Yayıma Hazırlayan: Bülent Doğan

Hrant Dink Vakfı Yayınları

448 sayfa.

 

Fakat yine de Ermeni tehciri ve soykırımı literatürünün bilhassa yerel tarih yazımı çalışmaları açısından bir eksiklikle malul olduğunu söylemek mümkün. En nihayetinde Anadolu’nun neredeyse tamamında vuku bulan Osmanlı Ermeni vatandaşlarının köklerinden kopartılıp köklerinin kurutulması eylemi hiçbir biçimde tek başına İttihat ve Terakki iktidarının merkezdeki elitlerinin tek başına yapabileceği bir şey değildi. Burada Zeytun’daki, İskenderun’daki, Antep’deki, Adana’daki, Diyarbakır’daki, Konya’daki yerel elitlerin, eşrafın ve yerel halkın desteği ve rızası olmadan bu tür büyük etnisite mühendislikleri ve toplumsal yıkım ‘projeleri’ zinhar gerçekleştirilmezdi. Toplum sosyolojisini çok iyi tahlil eden İttihatçı kadrolar bunun farkındaydı ve bu nedenle Anadolu’nun her yerinde halkı bu suça ‘ortak’ etmek ve ‘katılımlarını’ sağlamak adına değişik motivasyonlar ve destek mekanizmaları devreye sokuldu. Bu motivasyonların başında Ermeni mallarının söz konusu yerel eşraf arasında paylaştırılması vaadi geliyordu.

Dolayısıyla, Ermeni tehciri ve soykırımının hem tarihçilik açısından daha iyi anlaşılması ve nüanslı bir biçimde analiz edilmesi hem de inkar siyasetinin içinin ne derece boş olduğunu göstermek bakımından bu kitlesel katılımın büyük ölçüde etkili olduğu aşırı şiddet eyleminin mikro düzeyde yerel tarih çalışmalarıyla ortaya konulması büyük önem arz ediyor.
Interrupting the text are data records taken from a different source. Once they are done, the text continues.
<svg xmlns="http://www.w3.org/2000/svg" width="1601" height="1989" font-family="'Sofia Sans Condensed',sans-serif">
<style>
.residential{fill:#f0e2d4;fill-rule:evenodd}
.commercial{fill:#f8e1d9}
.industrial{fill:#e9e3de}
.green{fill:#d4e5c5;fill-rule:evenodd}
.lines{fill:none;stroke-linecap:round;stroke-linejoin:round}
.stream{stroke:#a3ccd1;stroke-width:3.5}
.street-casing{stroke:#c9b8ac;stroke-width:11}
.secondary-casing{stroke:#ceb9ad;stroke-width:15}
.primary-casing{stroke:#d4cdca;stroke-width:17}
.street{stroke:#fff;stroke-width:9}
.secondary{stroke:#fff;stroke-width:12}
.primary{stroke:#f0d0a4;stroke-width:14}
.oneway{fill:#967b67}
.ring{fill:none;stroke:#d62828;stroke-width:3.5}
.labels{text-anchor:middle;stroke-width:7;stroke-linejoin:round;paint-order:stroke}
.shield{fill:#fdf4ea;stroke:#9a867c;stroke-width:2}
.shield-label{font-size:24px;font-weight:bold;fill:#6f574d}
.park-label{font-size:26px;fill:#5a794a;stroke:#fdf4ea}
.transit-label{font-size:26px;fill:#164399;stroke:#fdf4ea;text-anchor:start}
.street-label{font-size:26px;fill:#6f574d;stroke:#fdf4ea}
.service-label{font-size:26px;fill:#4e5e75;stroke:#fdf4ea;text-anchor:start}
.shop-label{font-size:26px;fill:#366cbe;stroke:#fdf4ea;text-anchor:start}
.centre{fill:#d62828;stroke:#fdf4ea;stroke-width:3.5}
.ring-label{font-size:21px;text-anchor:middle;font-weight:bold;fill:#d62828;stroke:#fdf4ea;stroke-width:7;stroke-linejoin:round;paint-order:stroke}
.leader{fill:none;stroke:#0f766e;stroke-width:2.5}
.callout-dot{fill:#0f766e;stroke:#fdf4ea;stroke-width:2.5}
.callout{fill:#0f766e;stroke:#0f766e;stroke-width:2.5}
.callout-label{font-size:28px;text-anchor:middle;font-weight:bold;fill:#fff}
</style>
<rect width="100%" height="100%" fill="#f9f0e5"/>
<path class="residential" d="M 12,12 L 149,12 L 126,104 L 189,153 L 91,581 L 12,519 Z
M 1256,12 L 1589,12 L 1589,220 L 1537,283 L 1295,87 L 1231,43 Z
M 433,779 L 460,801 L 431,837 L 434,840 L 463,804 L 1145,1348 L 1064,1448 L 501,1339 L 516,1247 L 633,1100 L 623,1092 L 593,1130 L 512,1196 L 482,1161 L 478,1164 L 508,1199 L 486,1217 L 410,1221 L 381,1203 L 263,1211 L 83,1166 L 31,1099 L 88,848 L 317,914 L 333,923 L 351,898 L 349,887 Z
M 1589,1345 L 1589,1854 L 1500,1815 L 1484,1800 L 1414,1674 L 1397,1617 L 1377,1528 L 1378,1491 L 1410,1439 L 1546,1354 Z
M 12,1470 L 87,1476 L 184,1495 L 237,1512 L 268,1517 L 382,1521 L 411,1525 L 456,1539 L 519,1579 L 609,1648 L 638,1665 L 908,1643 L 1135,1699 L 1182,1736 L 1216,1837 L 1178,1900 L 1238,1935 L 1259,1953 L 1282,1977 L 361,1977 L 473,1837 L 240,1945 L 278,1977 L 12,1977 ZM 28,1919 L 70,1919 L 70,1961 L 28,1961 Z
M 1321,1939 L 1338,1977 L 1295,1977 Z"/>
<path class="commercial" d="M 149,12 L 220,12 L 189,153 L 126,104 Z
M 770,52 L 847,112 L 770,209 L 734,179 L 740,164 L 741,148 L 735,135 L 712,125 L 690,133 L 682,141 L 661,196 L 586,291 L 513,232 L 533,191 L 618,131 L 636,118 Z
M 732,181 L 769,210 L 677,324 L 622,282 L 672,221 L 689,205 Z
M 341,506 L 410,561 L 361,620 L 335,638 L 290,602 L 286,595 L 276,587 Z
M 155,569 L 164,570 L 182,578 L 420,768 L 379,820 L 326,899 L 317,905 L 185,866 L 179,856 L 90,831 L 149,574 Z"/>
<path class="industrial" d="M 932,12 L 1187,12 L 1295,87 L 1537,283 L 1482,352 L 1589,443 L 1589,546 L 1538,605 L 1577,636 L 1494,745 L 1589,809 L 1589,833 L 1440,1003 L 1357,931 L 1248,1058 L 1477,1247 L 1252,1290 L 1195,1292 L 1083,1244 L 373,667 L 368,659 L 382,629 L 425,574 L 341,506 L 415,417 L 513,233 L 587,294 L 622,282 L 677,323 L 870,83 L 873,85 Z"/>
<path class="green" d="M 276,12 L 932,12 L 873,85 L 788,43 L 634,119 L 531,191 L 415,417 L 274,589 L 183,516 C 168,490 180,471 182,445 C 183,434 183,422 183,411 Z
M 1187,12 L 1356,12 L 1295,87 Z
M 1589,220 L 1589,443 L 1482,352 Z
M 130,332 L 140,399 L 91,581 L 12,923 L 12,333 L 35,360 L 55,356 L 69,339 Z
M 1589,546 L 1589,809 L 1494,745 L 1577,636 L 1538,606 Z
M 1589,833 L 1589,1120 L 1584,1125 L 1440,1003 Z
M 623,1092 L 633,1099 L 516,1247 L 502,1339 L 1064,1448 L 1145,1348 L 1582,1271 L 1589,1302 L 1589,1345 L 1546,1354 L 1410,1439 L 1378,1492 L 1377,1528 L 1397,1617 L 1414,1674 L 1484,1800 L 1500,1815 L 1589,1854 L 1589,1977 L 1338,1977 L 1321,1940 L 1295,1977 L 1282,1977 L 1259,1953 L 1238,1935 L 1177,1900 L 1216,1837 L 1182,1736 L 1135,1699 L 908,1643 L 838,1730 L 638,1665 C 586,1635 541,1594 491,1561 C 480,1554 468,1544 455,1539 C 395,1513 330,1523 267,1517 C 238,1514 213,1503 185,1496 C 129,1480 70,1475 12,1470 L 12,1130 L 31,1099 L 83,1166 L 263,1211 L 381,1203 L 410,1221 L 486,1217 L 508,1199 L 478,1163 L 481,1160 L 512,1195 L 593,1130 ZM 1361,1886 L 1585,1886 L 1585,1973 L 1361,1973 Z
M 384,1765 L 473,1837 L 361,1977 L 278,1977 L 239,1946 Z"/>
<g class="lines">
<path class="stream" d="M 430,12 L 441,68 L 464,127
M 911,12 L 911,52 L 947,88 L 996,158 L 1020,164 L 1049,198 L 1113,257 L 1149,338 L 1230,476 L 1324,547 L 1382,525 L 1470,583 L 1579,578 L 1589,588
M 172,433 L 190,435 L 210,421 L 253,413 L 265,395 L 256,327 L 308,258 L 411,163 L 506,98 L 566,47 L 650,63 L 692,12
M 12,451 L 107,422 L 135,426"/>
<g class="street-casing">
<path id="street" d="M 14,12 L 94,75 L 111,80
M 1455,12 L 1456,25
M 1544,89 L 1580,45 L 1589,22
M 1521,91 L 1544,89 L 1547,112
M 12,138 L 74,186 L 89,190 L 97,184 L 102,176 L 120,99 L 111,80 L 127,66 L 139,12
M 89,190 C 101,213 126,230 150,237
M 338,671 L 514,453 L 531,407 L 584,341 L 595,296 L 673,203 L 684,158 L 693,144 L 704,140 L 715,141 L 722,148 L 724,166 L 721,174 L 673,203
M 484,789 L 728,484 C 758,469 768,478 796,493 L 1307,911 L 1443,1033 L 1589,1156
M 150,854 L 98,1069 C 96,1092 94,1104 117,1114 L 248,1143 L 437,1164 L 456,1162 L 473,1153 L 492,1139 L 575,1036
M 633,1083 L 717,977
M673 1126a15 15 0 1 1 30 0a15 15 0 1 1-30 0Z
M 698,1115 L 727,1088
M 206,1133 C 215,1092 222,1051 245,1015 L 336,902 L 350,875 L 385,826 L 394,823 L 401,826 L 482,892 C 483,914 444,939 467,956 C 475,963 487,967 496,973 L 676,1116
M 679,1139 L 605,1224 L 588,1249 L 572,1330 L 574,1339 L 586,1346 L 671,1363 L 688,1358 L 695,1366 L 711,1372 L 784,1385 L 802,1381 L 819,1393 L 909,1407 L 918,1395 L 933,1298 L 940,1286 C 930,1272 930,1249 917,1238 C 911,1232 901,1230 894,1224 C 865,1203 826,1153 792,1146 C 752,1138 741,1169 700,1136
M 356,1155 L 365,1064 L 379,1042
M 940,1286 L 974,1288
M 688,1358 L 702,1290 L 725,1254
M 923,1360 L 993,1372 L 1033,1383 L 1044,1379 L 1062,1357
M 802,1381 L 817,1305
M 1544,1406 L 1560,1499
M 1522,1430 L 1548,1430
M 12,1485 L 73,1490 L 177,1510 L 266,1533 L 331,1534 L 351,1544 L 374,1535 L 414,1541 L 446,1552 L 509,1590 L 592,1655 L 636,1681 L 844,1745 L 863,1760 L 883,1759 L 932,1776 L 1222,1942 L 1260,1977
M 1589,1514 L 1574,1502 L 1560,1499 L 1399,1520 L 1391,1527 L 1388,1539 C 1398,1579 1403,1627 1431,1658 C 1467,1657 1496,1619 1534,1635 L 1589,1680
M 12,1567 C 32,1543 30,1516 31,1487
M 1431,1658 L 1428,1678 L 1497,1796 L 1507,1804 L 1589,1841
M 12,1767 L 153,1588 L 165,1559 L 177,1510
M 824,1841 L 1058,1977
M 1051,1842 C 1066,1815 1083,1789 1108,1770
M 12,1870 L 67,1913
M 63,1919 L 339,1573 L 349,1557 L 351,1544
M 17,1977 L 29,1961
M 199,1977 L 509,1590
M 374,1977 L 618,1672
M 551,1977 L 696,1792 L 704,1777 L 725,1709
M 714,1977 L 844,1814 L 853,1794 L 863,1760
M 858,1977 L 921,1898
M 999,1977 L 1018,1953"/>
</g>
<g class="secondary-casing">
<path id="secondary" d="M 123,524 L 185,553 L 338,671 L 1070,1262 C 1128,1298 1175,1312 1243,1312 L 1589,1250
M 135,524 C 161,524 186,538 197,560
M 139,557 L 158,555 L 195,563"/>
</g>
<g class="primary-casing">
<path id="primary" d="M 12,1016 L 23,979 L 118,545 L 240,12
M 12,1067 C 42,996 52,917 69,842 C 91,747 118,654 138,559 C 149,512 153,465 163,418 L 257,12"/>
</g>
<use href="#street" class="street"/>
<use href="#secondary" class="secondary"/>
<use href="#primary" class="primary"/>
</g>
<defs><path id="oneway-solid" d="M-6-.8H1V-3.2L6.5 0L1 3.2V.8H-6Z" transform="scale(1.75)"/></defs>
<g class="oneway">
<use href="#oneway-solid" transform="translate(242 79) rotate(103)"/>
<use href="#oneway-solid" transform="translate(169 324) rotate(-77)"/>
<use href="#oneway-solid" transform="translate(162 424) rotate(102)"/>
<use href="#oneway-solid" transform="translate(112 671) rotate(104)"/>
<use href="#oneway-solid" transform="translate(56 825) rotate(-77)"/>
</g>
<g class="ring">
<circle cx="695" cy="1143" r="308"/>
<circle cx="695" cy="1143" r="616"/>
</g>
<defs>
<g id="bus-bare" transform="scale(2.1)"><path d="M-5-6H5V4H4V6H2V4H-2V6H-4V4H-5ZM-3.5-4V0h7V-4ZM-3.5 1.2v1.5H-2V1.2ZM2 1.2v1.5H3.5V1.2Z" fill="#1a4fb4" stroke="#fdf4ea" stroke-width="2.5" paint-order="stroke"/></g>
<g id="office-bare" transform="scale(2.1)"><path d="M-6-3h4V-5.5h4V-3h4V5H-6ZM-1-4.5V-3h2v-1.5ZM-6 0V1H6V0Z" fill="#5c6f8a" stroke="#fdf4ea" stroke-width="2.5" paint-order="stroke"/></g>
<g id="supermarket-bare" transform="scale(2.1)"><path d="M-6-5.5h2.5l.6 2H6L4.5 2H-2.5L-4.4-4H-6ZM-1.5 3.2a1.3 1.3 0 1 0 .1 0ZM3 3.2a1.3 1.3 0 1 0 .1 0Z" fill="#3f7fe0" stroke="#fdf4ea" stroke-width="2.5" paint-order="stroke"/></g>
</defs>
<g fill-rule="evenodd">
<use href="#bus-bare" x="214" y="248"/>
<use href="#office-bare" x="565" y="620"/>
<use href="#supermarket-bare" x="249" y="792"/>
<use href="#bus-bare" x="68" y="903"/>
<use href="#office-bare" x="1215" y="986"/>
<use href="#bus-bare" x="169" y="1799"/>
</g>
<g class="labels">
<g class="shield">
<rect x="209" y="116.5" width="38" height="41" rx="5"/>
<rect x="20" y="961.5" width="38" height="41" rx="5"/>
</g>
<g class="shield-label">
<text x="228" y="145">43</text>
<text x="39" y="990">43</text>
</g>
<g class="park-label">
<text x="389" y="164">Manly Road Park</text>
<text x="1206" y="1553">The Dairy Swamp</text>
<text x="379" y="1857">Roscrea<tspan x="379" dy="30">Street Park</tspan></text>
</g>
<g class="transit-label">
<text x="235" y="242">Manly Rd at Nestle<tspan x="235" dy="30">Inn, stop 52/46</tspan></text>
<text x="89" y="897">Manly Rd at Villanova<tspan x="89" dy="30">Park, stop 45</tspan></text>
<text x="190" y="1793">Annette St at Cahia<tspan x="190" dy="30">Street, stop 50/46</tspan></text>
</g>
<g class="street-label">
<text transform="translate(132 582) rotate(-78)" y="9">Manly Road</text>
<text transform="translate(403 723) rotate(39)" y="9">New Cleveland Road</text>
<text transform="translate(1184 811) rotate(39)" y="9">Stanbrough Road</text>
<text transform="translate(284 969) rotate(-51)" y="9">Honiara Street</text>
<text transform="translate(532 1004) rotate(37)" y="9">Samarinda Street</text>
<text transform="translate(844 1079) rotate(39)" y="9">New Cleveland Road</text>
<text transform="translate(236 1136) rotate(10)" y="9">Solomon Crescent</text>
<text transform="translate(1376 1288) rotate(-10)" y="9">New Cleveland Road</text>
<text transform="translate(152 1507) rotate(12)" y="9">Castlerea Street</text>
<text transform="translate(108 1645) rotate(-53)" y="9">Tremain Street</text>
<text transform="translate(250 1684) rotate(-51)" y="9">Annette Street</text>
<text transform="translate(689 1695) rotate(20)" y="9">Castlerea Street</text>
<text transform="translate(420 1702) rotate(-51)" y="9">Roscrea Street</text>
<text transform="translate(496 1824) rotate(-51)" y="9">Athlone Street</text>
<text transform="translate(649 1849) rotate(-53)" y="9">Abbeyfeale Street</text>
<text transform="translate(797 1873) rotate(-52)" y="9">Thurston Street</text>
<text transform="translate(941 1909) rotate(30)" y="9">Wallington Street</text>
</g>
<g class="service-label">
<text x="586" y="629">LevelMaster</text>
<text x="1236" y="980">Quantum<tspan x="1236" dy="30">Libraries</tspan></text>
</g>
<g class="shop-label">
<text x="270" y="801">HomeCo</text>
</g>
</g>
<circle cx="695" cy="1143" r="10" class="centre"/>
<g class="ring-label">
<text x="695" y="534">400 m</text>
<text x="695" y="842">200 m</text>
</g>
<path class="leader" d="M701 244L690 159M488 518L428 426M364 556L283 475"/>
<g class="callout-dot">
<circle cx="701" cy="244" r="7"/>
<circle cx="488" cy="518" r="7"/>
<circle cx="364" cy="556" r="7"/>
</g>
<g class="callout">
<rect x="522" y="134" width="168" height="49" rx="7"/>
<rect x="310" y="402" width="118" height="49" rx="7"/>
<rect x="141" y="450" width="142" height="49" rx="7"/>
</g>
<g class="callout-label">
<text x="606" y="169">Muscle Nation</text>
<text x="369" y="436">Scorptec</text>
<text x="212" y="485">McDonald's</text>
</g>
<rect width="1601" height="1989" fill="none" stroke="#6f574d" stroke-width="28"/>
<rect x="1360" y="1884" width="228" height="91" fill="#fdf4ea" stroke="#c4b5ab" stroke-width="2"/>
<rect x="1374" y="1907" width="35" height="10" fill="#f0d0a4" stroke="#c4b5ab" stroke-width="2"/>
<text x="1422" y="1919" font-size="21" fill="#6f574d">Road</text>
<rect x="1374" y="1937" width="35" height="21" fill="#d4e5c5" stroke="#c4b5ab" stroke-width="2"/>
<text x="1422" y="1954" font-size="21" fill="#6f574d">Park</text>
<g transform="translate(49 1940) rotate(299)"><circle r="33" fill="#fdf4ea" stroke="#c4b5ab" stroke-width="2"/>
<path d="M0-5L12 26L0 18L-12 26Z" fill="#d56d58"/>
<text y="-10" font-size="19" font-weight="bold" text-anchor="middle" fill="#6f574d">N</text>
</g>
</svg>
Bu nedenle Antep’de, Diyarbakır’da, Bitlis’de, Van’da, Erzurum’da, Dersim’de vs. gibi yerlerde Ermenilerin ve Türk olmayan diğer gayrimüslim unsurların başına gelen akıbeti anlatan yerel tarih araştırmlarına şiddetle ihtiyacımız var.

Osmanlı yıkılırken olup bitenler

Tam da bu noktada Hrant Dink Vakfı son derece önemli ve hayati bir çalışmaya imza attı. Bundan tam bir yıl önce büyük emek sarfederek gerçekleştirdiği ‘Diyarbakır ve Çevresi Toplumsal ve Ekonomik Tarihi Konferansı’nı kitaplaştırarak araştırmacılara muazzam bir kaynak eser sunmuş oldu. Geç dönem 19. yüzyıl ve erken dönem 20. yüzyıl Diyarbakır tarihini Ermenisi, Süryanisi ve diğer bütün renkleriyle ortaya koyan bu çalışmada sunulan birbirinden değerli tebliğler makaleler eşliğinde bir araya getirilmiş oldu. Bir anlamda bu çalışmanın Osmanlı İmparatorluğu’nun parçalanmaya yüz tuttuğu bir tarihsel dönemin Diyarbakır merkezinde bize bir serencamını sunduğunu da ifade etmek mümkün.

Çalışma başta Amerikalıların penceresinden 19. Yüzyılın Diyarbakır’ının bir panoraması; Osmanlı dönemindeki Diyarbakır’ın demografik yapısı ve toprak denetimi meselesi; vilayetin 1915 öncesi Ermeni Nüfusunun hesaplanması; 1915 öncesi Diyarbakır kırsalındaki Ermeniler ve Kürtler arasındaki ilişkiler; Diyarbakır’da sivil devlet eğitimin ortaya çıkışı; Diyarbakır Süryanileri; Diyarbakır yangınları; Diyarbakır Ermenilerinin mallarının akıbeti; Diyarbakır’ın sosyoekonomik dönüşümünde Ermeni mallarının rolü gibi bu dönemi çalışan tarihçiler için altın değerinde işçilik ve malzeme sunuyor.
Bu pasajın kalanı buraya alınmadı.